The older I get, the less enthusiastic I become about small-town parades. Not because I don’t enjoy watching Cub Scouts toss Tootsie Rolls to the crowd or dogs in costumes yank their handlers down the street or beauty queens wave from shiny convertibles. If these parades were finished in an hour, perhaps I could enjoy them. But they seem to go on forever, especially if you’re not lucky enough to nab a curbside spot in the shade. Or, in the case of Christmas parades, the sun.
But I attended a parade in Danville, Kentucky last weekend that broke the mold.
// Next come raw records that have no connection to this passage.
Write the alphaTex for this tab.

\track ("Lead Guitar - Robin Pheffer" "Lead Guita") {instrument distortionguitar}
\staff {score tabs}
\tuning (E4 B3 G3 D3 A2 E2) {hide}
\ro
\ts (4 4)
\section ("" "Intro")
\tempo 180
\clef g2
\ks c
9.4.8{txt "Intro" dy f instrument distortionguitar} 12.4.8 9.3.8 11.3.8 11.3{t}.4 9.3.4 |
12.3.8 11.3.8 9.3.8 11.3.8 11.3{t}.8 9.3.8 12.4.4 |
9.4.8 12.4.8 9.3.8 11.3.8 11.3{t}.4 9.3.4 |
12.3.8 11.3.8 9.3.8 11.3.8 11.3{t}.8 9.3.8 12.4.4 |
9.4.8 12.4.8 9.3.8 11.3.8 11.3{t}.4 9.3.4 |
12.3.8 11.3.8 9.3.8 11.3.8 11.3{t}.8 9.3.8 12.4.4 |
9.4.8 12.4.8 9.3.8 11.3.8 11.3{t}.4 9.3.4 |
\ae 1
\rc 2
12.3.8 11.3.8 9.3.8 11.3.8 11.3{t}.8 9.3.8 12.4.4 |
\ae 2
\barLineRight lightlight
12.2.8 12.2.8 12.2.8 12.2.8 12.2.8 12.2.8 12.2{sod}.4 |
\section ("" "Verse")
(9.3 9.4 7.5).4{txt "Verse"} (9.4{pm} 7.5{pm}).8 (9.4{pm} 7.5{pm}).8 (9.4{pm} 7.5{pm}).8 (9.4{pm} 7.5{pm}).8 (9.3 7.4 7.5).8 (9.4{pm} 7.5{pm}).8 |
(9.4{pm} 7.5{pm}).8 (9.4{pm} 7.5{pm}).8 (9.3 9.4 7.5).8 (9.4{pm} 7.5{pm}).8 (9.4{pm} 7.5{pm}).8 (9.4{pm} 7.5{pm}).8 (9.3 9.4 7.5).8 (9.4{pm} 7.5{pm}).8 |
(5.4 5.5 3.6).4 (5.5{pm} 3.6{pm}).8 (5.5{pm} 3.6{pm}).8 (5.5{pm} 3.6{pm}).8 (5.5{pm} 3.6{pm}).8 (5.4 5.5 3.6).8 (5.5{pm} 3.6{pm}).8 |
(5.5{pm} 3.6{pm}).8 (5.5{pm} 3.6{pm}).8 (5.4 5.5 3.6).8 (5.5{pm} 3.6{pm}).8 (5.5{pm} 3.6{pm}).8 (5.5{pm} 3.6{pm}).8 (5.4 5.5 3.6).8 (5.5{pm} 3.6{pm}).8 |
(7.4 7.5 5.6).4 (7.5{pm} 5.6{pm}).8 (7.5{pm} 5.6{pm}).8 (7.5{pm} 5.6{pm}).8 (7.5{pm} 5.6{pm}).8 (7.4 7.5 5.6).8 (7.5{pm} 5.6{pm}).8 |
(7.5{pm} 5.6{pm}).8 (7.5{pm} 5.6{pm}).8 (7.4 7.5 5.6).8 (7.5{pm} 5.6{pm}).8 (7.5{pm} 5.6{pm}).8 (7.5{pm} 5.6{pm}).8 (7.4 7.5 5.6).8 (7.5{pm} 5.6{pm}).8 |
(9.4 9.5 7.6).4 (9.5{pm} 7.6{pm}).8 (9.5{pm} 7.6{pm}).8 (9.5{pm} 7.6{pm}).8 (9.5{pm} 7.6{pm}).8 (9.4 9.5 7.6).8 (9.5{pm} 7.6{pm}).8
So much so, in fact, that I thought it worth writing about.
I was there for the Great American Brass Band Festival and also—and, I confess, more so—to see grandbabies Eli and June. We kicked off the celebration Friday afternoon with a visit to Constitution Square where giant inflatable “bouncy” attractions had been set up. Eli spent most of his time in the pirate ship. June just toddled around and looked cute. We feasted on fried catfish and chocolate ice cream from the food trucks and enjoyed an excellent jazz concert on the way home.
The parade was scheduled for late Saturday morning. I tucked a book into my backpack, just in case, and plastered a “this will be fun” smile on my face as we set out on the short walk to Main Street.
Imagine my surprise when I saw a fleet of old-timey bicycles—the kind with a giant wheel in front and a tiny wheel in back—leading the parade. And imagine my delight when one of the cyclists dismounted and explained to me how one went about riding old-timey bicycles. I kept hoping she’d offer to let me try but when I found out the bike was worth several thousand dollars, I was kind of glad she didn’t.
Other highlights included the mayor of Danville waving from a Mustang convertible, Elvis waving from an old Plymouth Fury, and a handful of Shriners driving not tiny motorcycles or cars, but miniature 18-wheelers. Cub Scouts threw Tootsie Rolls and girls in pink t-shirts threw pink bubble gum and fancy ladies twirling parasols threw kisses and it was all great fun.
A Civil War brass band, wearing (gasp!) the dark blue uniforms of the Union army marched solemnly past the marble statue of a Confederate soldier perched on a hill near the Presbyterian Church. The Rebels marching band from Boyle County High School followed close behind. And no, the irony was not lost on me.
A boy who looked to be about seven years old stood near us. He was dressed in red, white and blue and tirelessly waved an American flag. Every time a parade participant sporting an American flag passed by, the boy shouted “Go, America!!!” Every single time.
The best thing about the parade was, of course, the brass bands. There were many, some from very far away and most with impressive credentials. The majority of those bands marched in perfect formation and in immaculate uniforms. One band had a tuba player who wore kilts. Another was made up of musicians dressed in crazy hats and mismatched madras. A small band rode in the bed of a pickup truck. Another in a horse-drawn wagon. My favorite was the band playing “When the Saints Go Marching In” from the deck of a pontoon boat.
As you might guess, I never pulled the just-in-case book out of my backpack. And the “this will be fun” smile on my face was entirely genuine. I might just have to change my opinion about small-town parades.